What needs to be done:
Repeat the listing below exactly. Pictures do not belong in the copy.

Extracted entries:
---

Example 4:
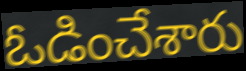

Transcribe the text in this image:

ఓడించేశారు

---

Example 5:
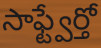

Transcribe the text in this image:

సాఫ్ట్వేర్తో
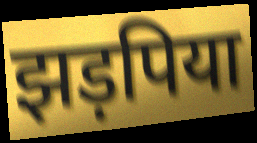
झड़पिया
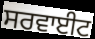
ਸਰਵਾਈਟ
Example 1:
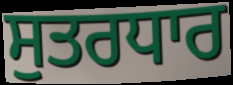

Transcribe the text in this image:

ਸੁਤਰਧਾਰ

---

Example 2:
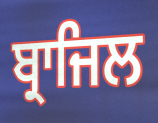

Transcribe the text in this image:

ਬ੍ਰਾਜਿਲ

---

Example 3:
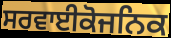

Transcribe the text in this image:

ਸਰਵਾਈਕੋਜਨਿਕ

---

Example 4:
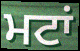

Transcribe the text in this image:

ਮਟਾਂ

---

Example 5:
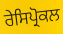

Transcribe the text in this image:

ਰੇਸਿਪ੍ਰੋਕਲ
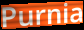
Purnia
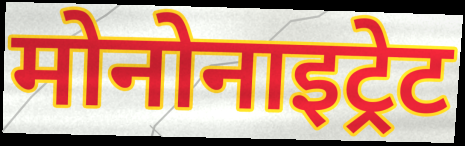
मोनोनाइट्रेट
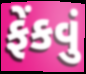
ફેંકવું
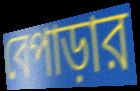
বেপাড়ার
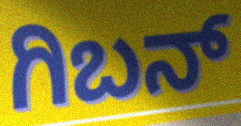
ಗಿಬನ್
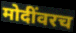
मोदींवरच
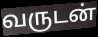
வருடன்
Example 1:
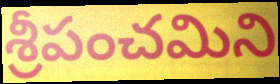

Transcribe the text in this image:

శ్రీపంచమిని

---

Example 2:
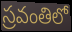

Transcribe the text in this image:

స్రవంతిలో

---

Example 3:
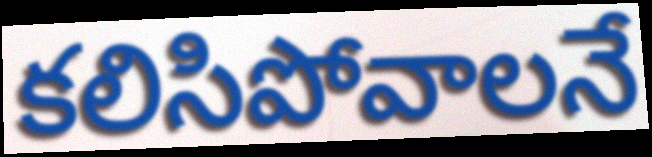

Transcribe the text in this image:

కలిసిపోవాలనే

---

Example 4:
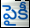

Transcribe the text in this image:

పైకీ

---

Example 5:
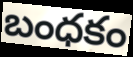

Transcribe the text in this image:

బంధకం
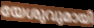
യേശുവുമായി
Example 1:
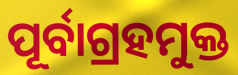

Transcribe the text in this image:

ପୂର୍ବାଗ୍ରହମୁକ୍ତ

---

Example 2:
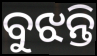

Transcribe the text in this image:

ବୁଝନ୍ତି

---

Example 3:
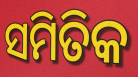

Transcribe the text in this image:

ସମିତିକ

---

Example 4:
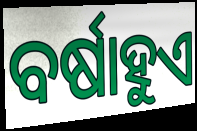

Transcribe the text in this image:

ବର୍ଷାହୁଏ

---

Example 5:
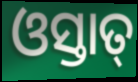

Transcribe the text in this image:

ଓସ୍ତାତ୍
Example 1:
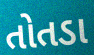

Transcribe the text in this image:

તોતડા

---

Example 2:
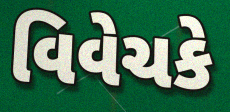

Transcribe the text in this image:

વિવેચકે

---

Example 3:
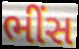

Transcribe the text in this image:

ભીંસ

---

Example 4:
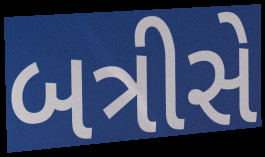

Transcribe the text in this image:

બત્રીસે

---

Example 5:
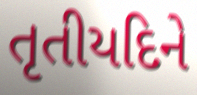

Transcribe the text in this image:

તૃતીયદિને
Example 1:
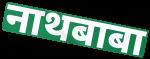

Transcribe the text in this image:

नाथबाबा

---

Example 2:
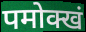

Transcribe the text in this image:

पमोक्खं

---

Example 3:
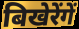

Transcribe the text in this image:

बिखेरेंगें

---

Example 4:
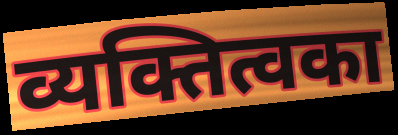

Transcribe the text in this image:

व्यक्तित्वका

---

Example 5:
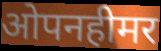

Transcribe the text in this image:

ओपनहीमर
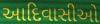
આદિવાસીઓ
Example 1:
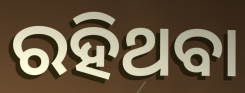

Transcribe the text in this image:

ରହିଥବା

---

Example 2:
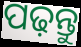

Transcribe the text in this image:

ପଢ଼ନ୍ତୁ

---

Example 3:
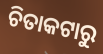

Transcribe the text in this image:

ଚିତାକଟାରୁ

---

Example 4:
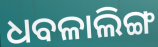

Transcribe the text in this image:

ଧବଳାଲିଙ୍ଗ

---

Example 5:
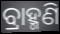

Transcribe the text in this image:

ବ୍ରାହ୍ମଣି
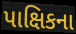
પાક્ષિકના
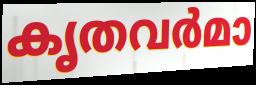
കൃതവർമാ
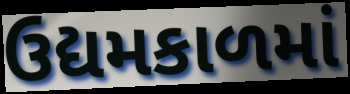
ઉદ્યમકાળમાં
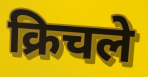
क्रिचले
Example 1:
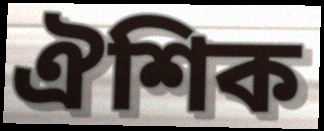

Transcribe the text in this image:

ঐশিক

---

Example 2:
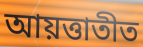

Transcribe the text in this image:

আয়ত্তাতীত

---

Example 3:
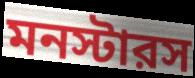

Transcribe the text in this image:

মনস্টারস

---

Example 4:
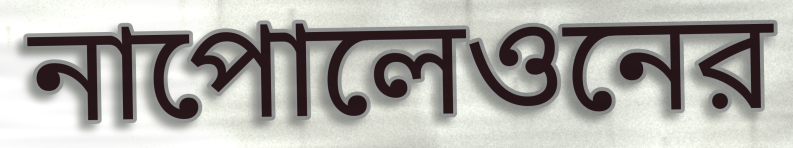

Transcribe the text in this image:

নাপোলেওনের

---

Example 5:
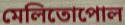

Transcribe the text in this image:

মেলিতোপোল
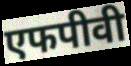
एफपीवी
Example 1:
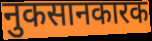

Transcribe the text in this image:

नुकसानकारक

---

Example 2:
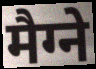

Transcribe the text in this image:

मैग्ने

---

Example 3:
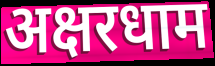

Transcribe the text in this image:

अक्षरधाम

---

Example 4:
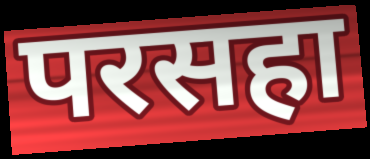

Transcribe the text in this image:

Written reply:
---

Example 4:

Transcribe the text in this image:

ఓడించేశారు

---

Example 5:

Transcribe the text in this image:

సాఫ్ట్వేర్తో
झड़पिया
ਸਰਵਾਈਟ
Example 1:

Transcribe the text in this image:

ਸੁਤਰਧਾਰ

---

Example 2:

Transcribe the text in this image:

ਬ੍ਰਾਜਿਲ

---

Example 3:

Transcribe the text in this image:

ਸਰਵਾਈਕੋਜਨਿਕ

---

Example 4:

Transcribe the text in this image:

ਮਟਾਂ

---

Example 5:

Transcribe the text in this image:

ਰੇਸਿਪ੍ਰੋਕਲ
Purnia
मोनोनाइट्रेट
ફેંકવું
বেপাড়ার
ಗಿಬನ್
मोदींवरच
வருடன்
Example 1:

Transcribe the text in this image:

శ్రీపంచమిని

---

Example 2:

Transcribe the text in this image:

స్రవంతిలో

---

Example 3:

Transcribe the text in this image:

కలిసిపోవాలనే

---

Example 4:

Transcribe the text in this image:

పైకీ

---

Example 5:

Transcribe the text in this image:

బంధకం
യേശുവുമായി
Example 1:

Transcribe the text in this image:

ପୂର୍ବାଗ୍ରହମୁକ୍ତ

---

Example 2:

Transcribe the text in this image:

ବୁଝନ୍ତି

---

Example 3:

Transcribe the text in this image:

ସମିତିକ

---

Example 4:

Transcribe the text in this image:

ବର୍ଷାହୁଏ

---

Example 5:

Transcribe the text in this image:

ଓସ୍ତାତ୍
Example 1:

Transcribe the text in this image:

તોતડા

---

Example 2:

Transcribe the text in this image:

વિવેચકે

---

Example 3:

Transcribe the text in this image:

ભીંસ

---

Example 4:

Transcribe the text in this image:

બત્રીસે

---

Example 5:

Transcribe the text in this image:

તૃતીયદિને
Example 1:

Transcribe the text in this image:

नाथबाबा

---

Example 2:

Transcribe the text in this image:

पमोक्खं

---

Example 3:

Transcribe the text in this image:

बिखेरेंगें

---

Example 4:

Transcribe the text in this image:

व्यक्तित्वका

---

Example 5:

Transcribe the text in this image:

ओपनहीमर
આદિવાસીઓ
Example 1:

Transcribe the text in this image:

ରହିଥବା

---

Example 2:

Transcribe the text in this image:

ପଢ଼ନ୍ତୁ

---

Example 3:

Transcribe the text in this image:

ଚିତାକଟାରୁ

---

Example 4:

Transcribe the text in this image:

ଧବଳାଲିଙ୍ଗ

---

Example 5:

Transcribe the text in this image:

ବ୍ରାହ୍ମଣି
પાક્ષિકના
കൃതവർമാ
ઉદ્યમકાળમાં
क्रिचले
Example 1:

Transcribe the text in this image:

ঐশিক

---

Example 2:

Transcribe the text in this image:

আয়ত্তাতীত

---

Example 3:

Transcribe the text in this image:

মনস্টারস

---

Example 4:

Transcribe the text in this image:

নাপোলেওনের

---

Example 5:

Transcribe the text in this image:

মেলিতোপোল
एफपीवी
Example 1:

Transcribe the text in this image:

नुकसानकारक

---

Example 2:

Transcribe the text in this image:

मैग्ने

---

Example 3:

Transcribe the text in this image:

अक्षरधाम

---

Example 4:

Transcribe the text in this image:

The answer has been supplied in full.